To what extent is it possible to leave behind the residue of childhood and emerge from its risk-free cocoon into an adult of some description?
In order to truly escape, it is important to realise that a fundamental biological trait is working against us, and doing its best to strangulate the self with its own past.
(I risk looking foolish here, for I lack the technical descriptions and knowledge of biological principles to express the following argument with the fullness I'd like. I'd rather look foolish, however, than condemn myself to saying nothing at all.)
Everyday experience - I'm no scientist - has shown me that my personal biases are very quickly formed, depending on the outcome of the first occurrence:
I choked on some fish bones when I was a child. Since then, I have never been able to allow that type of fish to pass my lips without wanting to be sick.

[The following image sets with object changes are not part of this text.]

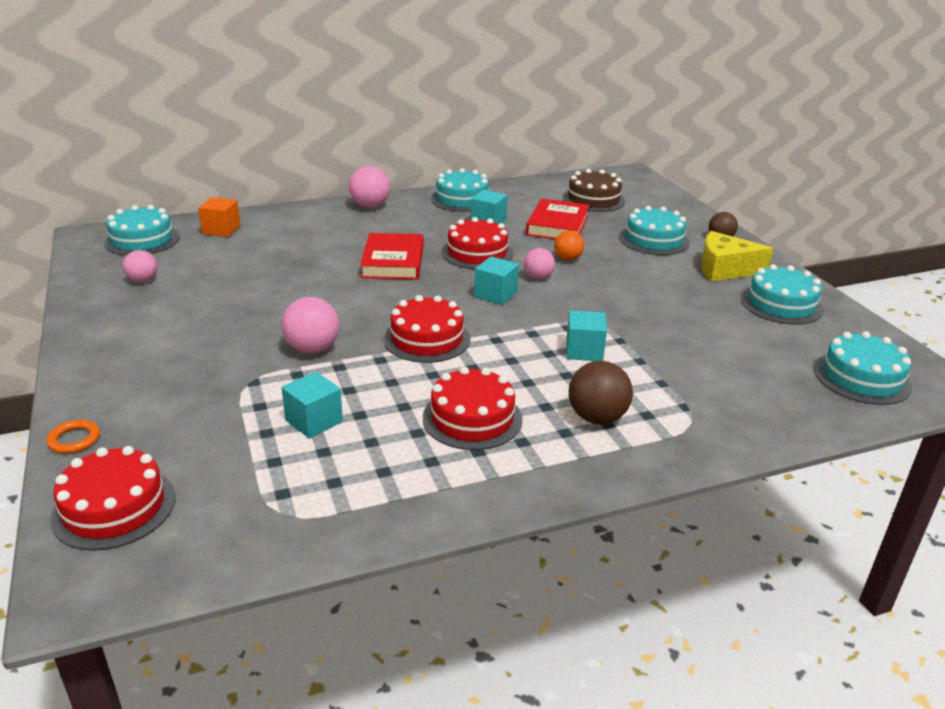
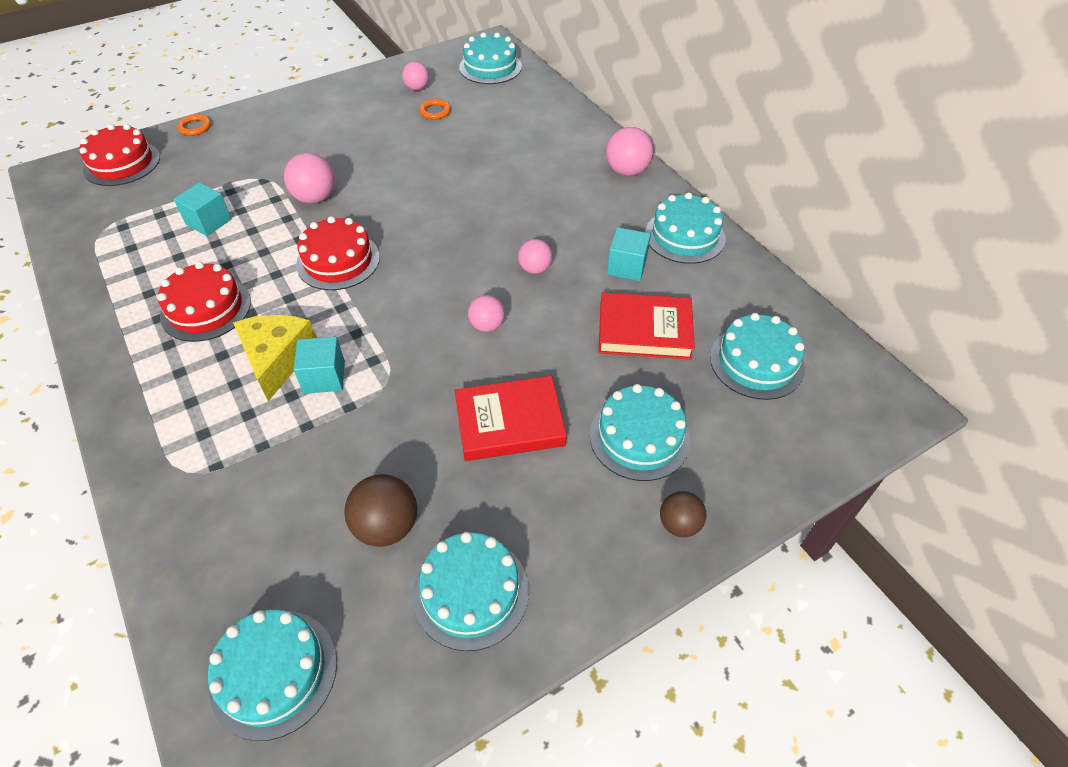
camera: 80 degrees right, 20 degrees up
orange cube [198,197,241,237] -> none
red book [360,233,424,280] -> red book moved to [454,376,567,461]
red cake [442,217,514,269] -> pink ball [518,239,552,274]
turquoise cube [474,256,519,305] -> none
orange ball [554,231,584,261] -> none
brown cake [563,169,626,212] -> turquoise cake [710,313,805,400]
brown ball [569,361,633,424] -> brown ball moved to [344,474,417,547]
yellow cheese [701,231,773,282] -> yellow cheese moved to [233,315,316,401]
none -> orange ring [419,99,451,120]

A negative conclusion to the brief relationship with my first girlfriend led me to tearfully declare that I'd never go near another woman.*
Like any other creature, then, I demonstrated the capacity to learn things. It is the capacity to un-learn what has already been processed that I am interested in here.
Without the ability to (truly) erase our personal histories, we become fastened to a groove which is more and more deterministic with every passing day, frozen with fear into a routine which takes increasingly more energy and determination to escape from.
'Truly' erasing the past would mean more than the oft-repeated delusion that today is the beginning of the rest of my life, or that this is the point where the stupid mistakes stop, to be replaced by a machine-like precision in everything I put my name to.
It would, in fact, be more likely to be a surgical procedure: something which would go about 'resetting' the brain's infrastructure, and enabling it to start again. Such an operation would increase the probability that I'll bring my life to an end with an act of sheer lunacy, but the trade-off is the freedom to exist without parameters.
In whose interests is it that I continue to survive, a library of past mistakes and their painful consequences?
I am, according to Richard Dawkins, nothing more than a random aggregation of genetic material, and the will to proceed is nothing more than the desire of this cloud of genes not to be obliterated yet.
The sub-microscopic afflicts (is) the judgement and reason of the macroscopic. Without the genetic imperatice to learn, I should have given my being back to the soil and the rocks years ago.
Loosely, then, I conclude that I cannot escape my childhood, for my genetic roots condemn me to self-loathing without limit. I hope that more sleepless nights will convince me otherwise - some spark of insight - but the condition pessimist within makes a compelling case otherwise.